Suyo affmo. que le abraza…
Firmado, General La Cerda».
He sabido que mi carta ha pasado por el general auditor, por la mesa del ministro de la Guerra y por la del Consejo de Ministros. Nadie ha encontrado el más mínimo reproche que hacerme, aunque ninguno ha contestado a lo que el escrito planteaba: saber qué van a hacer las autoridades para poner coto a lo que está ocurriendo en España. Tampoco he respondido yo a la carta de mi general en jefe porque dos semanas después ha aparecido en Pamplona el general García Gómez-Caminero, Inspector del Ejército en la VI División, bajo el pretexto de analizar el estado de la tropa y, con tan fausto motivo y sin ningún reparo, ha lanzado una arenga en el cuartel excitando a los oficiales para que se mantengan fieles y leales a la República, así como al gobierno del Frente Popular, por encima de cualquier otra circunstancia. Por la tarde, estando en el hotel La Perla, donde el general se había hospedado, Escámez y yo tuvimos un pequeño agarrón con Gómez-Caminero a causa de esa pretendida fidelidad a los gestores de la cosa pública (aunque sean unos mangantes) y, por más que nos despedimos con bastante cordialidad, sé perfectamente que va a informar a la superioridad para que me metan en cintura. Pero ya tengo previsto el golpe de mano que voy a dar: quiero pedir a Queipo de Llano que viaje otra vez a Pamplona y, del mismo modo que Gómez-Caminero lanzó una arenga a la oficialidad, lo haga él ahora, pero cambiando el sentido.
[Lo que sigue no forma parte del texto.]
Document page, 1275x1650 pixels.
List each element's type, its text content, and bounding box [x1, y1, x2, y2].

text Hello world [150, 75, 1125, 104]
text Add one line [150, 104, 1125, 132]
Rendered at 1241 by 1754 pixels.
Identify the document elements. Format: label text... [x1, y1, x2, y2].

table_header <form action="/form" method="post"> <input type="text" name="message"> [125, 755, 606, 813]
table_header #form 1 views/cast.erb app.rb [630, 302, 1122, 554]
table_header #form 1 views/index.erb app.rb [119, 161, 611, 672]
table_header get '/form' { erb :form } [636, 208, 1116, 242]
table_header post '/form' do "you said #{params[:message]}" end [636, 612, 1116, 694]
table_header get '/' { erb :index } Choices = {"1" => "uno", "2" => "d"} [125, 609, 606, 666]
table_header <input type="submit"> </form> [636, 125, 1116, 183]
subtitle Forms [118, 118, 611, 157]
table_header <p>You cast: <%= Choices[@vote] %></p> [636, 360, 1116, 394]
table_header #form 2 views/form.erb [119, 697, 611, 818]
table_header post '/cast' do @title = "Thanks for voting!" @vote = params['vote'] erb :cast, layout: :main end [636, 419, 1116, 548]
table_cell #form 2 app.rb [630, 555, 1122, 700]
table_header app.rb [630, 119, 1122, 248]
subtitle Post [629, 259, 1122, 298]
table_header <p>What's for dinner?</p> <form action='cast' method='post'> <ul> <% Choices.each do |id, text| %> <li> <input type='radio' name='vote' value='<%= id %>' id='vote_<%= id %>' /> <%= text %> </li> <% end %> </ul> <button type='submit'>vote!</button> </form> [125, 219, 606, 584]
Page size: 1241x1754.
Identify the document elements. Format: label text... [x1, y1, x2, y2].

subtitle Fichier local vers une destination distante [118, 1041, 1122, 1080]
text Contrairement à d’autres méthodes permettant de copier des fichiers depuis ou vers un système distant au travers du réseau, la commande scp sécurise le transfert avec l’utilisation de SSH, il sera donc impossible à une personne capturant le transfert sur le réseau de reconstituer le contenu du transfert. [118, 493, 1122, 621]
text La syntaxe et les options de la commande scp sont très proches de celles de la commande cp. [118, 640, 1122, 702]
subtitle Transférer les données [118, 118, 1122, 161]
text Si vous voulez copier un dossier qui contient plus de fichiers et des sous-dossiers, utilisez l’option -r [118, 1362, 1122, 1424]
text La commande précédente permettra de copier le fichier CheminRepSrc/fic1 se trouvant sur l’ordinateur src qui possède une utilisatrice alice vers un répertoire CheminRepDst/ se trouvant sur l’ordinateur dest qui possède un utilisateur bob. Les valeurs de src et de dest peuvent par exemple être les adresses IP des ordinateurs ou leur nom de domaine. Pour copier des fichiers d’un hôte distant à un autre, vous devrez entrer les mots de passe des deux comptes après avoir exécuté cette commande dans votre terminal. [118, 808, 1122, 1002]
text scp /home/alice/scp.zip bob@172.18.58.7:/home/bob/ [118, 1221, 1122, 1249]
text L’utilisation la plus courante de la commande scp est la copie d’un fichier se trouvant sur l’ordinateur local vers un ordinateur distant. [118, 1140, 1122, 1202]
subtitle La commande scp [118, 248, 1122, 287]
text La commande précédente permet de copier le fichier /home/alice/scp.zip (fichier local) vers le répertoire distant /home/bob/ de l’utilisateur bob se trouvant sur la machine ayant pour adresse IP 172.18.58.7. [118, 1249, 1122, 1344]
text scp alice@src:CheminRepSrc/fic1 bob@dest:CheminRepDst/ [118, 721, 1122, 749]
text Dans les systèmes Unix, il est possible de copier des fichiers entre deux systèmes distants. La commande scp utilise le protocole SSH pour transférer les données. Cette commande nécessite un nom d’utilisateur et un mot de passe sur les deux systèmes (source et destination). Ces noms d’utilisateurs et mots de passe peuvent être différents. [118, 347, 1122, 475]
Le voy a invitar para que nos apoye abiertamente en la tarea de desenmascarar a los gerentes de la cosa pública y muestre ante la oficialidad su apoyo a un cambio en España. Va a ser la prueba del nueve para Queipo, y un gran riesgo para nosotros. Pero hay que correrlo. Así se lo voy a comunicar a su ayudante, comandante César López Guerrero, que viene a visitarme un día de estos bajo no sé qué pretexto.